Beattie helped launch the Phytobiomes Roadmap, an effort initiated by the American Phytopathological Society and supported by over 20 scientific societies, companies, institutes and government agencies. The roadmap aims to enhance global sustainable food, feed and fiber production to meet the doubling of global demand by 2050. The roadmap calls for greater use of private–public partnerships and coordination in research to increase global food production. Beattie recently traveled to Washington, D.C., to discuss the roadmap with various federal agencies and congressional staff.
“This is a plan to transition agriculture from a focus on individual components to looking at it as a system in which the components influence each other,” Beattie said.
The technology to untangle the countless ways various agricultural components work together didn’t exist until fairly recently, she said. But now scientists can identify and sequence the microbes in a soil sample, and farmers can utilize precision technology that allows them to track, store and use production data like never before.

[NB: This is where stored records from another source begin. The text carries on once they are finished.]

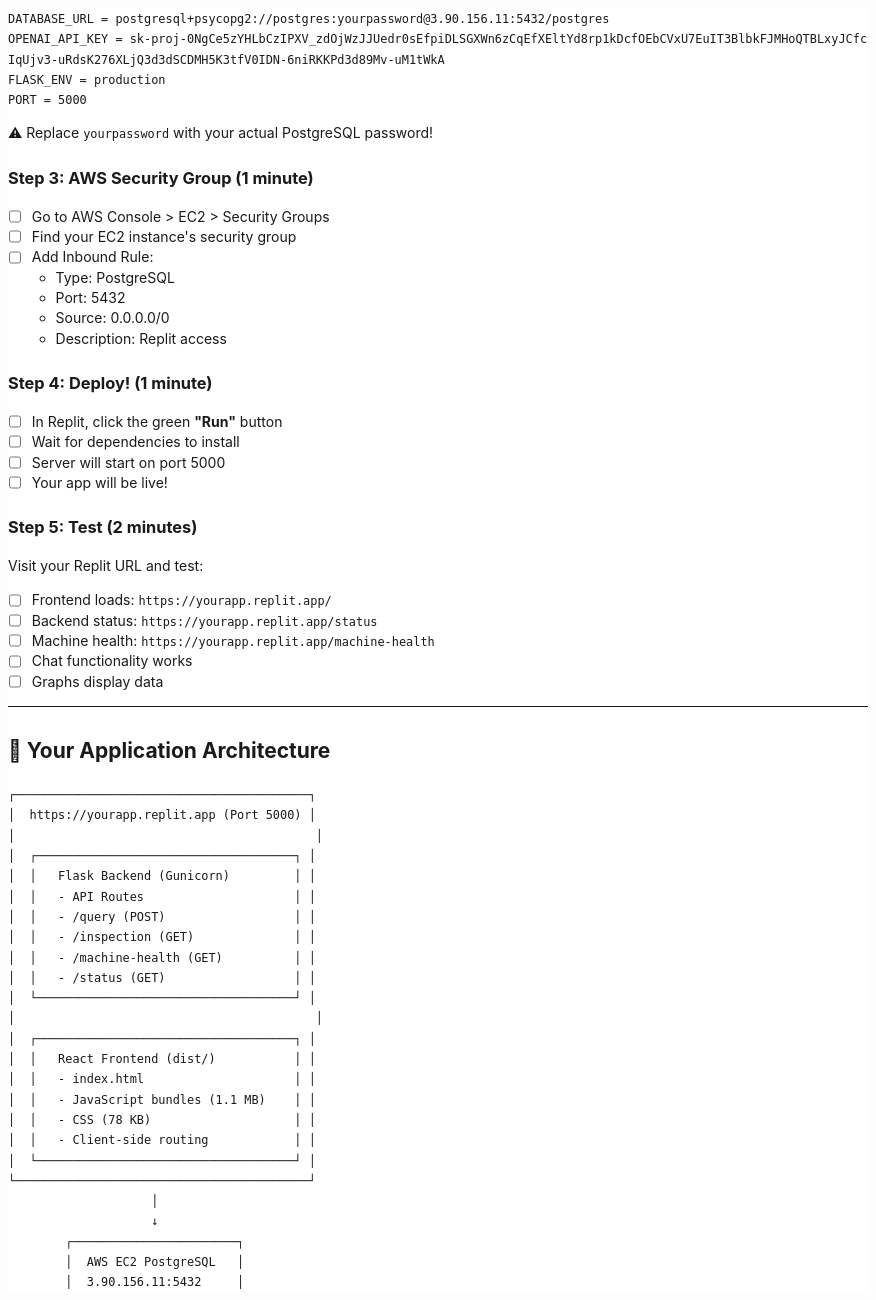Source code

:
 ```
DATABASE_URL = postgresql+psycopg2://postgres:yourpassword@3.90.156.11:5432/postgres
OPENAI_API_KEY = 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
FLASK_ENV = production
PORT = 5000
```

⚠️ Replace `yourpassword` with your actual PostgreSQL password!

### Step 3: AWS Security Group (1 minute)
- [ ] Go to AWS Console > EC2 > Security Groups
- [ ] Find your EC2 instance's security group
- [ ] Add Inbound Rule:
  - Type: PostgreSQL
  - Port: 5432
  - Source: 0.0.0.0/0
  - Description: Replit access

### Step 4: Deploy! (1 minute)
- [ ] In Replit, click the green **"Run"** button
- [ ] Wait for dependencies to install
- [ ] Server will start on port 5000
- [ ] Your app will be live!

### Step 5: Test (2 minutes)
Visit your Replit URL and test:

- [ ] Frontend loads: `https://yourapp.replit.app/`
- [ ] Backend status: `https://yourapp.replit.app/status`
- [ ] Machine health: `https://yourapp.replit.app/machine-health`
- [ ] Chat functionality works
- [ ] Graphs display data

---

## 🎯 Your Application Architecture

```
┌─────────────────────────────────────────┐
│  https://yourapp.replit.app (Port 5000) │
│                                          │
│  ┌────────────────────────────────────┐ │
│  │   Flask Backend (Gunicorn)         │ │
│  │   - API Routes                     │ │
│  │   - /query (POST)                  │ │
│  │   - /inspection (GET)              │ │
│  │   - /machine-health (GET)          │ │
│  │   - /status (GET)                  │ │
│  └────────────────────────────────────┘ │
│                                          │
│  ┌────────────────────────────────────┐ │
│  │   React Frontend (dist/)           │ │
│  │   - index.html                     │ │
│  │   - JavaScript bundles (1.1 MB)    │ │
│  │   - CSS (78 KB)                    │ │
│  │   - Client-side routing            │ │
│  └────────────────────────────────────┘ │
└─────────────────────────────────────────┘
                    │
                    ↓
        ┌───────────────────────┐
        │  AWS EC2 PostgreSQL   │
        │  3.90.156.11:5432     │
```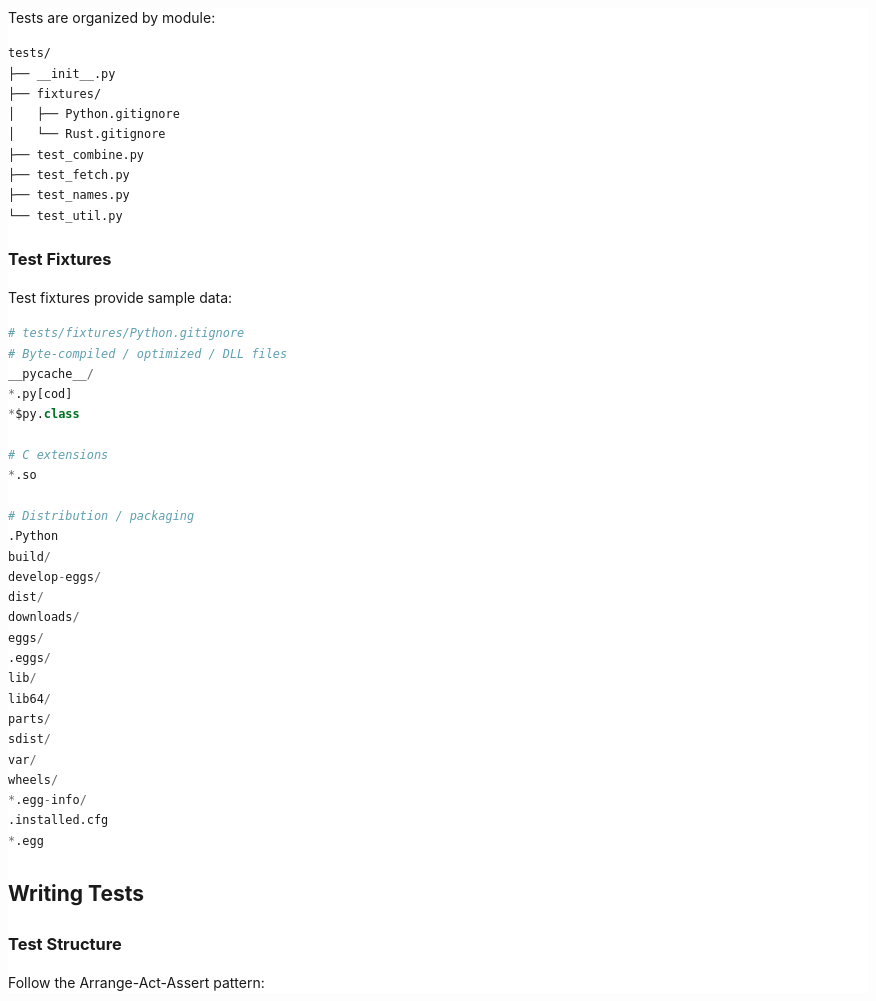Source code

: Tests are organized by module:

```
tests/
├── __init__.py
├── fixtures/
│   ├── Python.gitignore
│   └── Rust.gitignore
├── test_combine.py
├── test_fetch.py
├── test_names.py
└── test_util.py
```

### Test Fixtures

Test fixtures provide sample data:

```python
# tests/fixtures/Python.gitignore
# Byte-compiled / optimized / DLL files
__pycache__/
*.py[cod]
*$py.class

# C extensions
*.so

# Distribution / packaging
.Python
build/
develop-eggs/
dist/
downloads/
eggs/
.eggs/
lib/
lib64/
parts/
sdist/
var/
wheels/
*.egg-info/
.installed.cfg
*.egg
```

## Writing Tests

### Test Structure

Follow the Arrange-Act-Assert pattern:
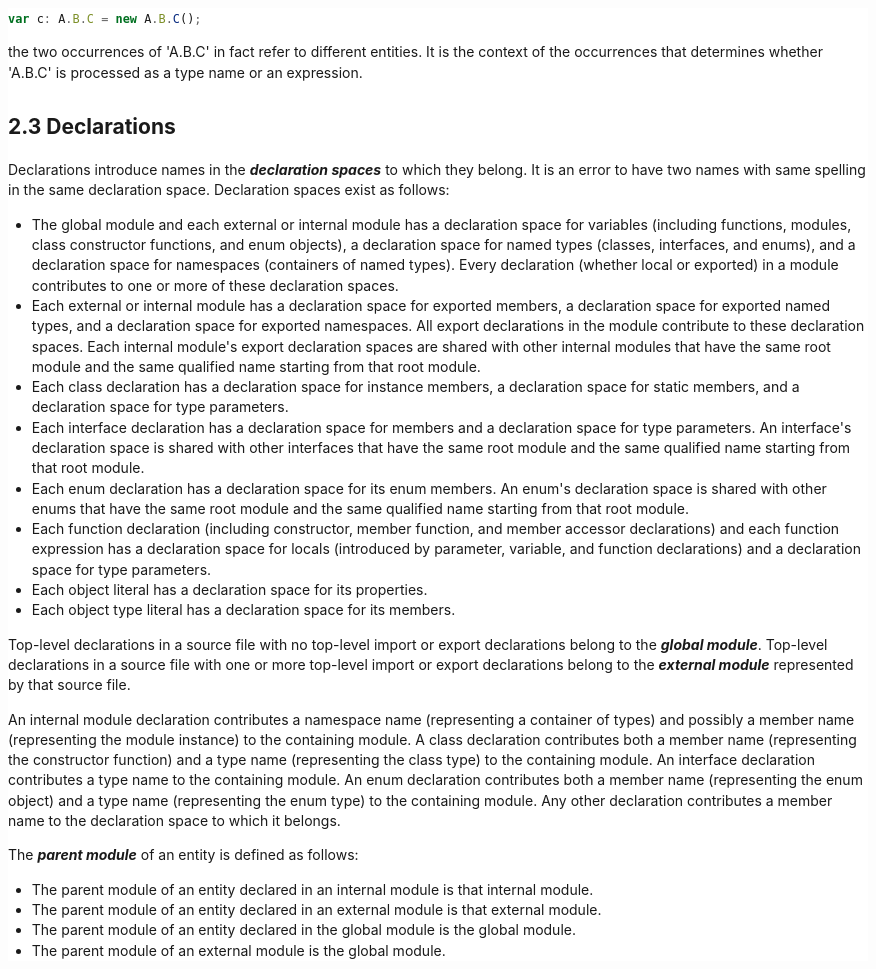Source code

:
 ```TypeScript
var c: A.B.C = new A.B.C();
```

the two occurrences of 'A.B.C' in fact refer to different entities. It is the context of the occurrences that determines whether 'A.B.C' is processed as a type name or an expression.

## <a name="2.3"/>2.3 Declarations

Declarations introduce names in the ***declaration spaces*** to which they belong. It is an error to have two names with same spelling in the same declaration space. Declaration spaces exist as follows:

* The global module and each external or internal module has a declaration space for variables (including functions, modules, class constructor functions, and enum objects), a declaration space for named types (classes, interfaces, and enums), and a declaration space for namespaces (containers of named types). Every declaration (whether local or exported) in a module contributes to one or more of these declaration spaces.
* Each external or internal module has a declaration space for exported members, a declaration space for exported named types, and a declaration space for exported namespaces. All export declarations in the module contribute to these declaration spaces. Each internal module's export declaration spaces are shared with other internal modules that have the same root module and the same qualified name starting from that root module.
* Each class declaration has a declaration space for instance members, a declaration space for static members, and a declaration space for type parameters.
* Each interface declaration has a declaration space for members and a declaration space for type parameters. An interface's declaration space is shared with other interfaces that have the same root module and the same qualified name starting from that root module.
* Each enum declaration has a declaration space for its enum members. An enum's declaration space is shared with other enums that have the same root module and the same qualified name starting from that root module.
* Each function declaration (including constructor, member function, and member accessor declarations) and each function expression has a declaration space for locals (introduced by parameter, variable, and function declarations) and a declaration space for type parameters.
* Each object literal has a declaration space for its properties.
* Each object type literal has a declaration space for its members.

Top-level declarations in a source file with no top-level import or export declarations belong to the ***global module***. Top-level declarations in a source file with one or more top-level import or export declarations belong to the ***external module*** represented by that source file.

An internal module declaration contributes a namespace name (representing a container of types) and possibly a member name (representing the module instance) to the containing module. A class declaration contributes both a member name (representing the constructor function) and a type name (representing the class type) to the containing module. An interface declaration contributes a type name to the containing module. An enum declaration contributes both a member name (representing the enum object) and a type name (representing the enum type) to the containing module. Any other declaration contributes a member name to the declaration space to which it belongs.

The ***parent module*** of an entity is defined as follows:

* The parent module of an entity declared in an internal module is that internal module.
* The parent module of an entity declared in an external module is that external module.
* The parent module of an entity declared in the global module is the global module.
* The parent module of an external module is the global module.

“Now we can collect detailed data on crops, microbes, insects, weather and soils,” she said. We can integrate these data in models and start to fill in some of the foundational information that will make this approach work.”
Beattie said phytobiomes have the potential to help large farms in Iowa and small farms in developing countries alike because of their emphasis on each individual ecosystem. As knowledge of phytobiomes grows, farmers can tailor their practices to get the most out of those relationships.
For instance, it may be possible to breed crops with genes intended to favor microbes that improve yields or stress tolerance, she said.
“As our understanding of the phytobiome improves, the management practices will improve too,” she said.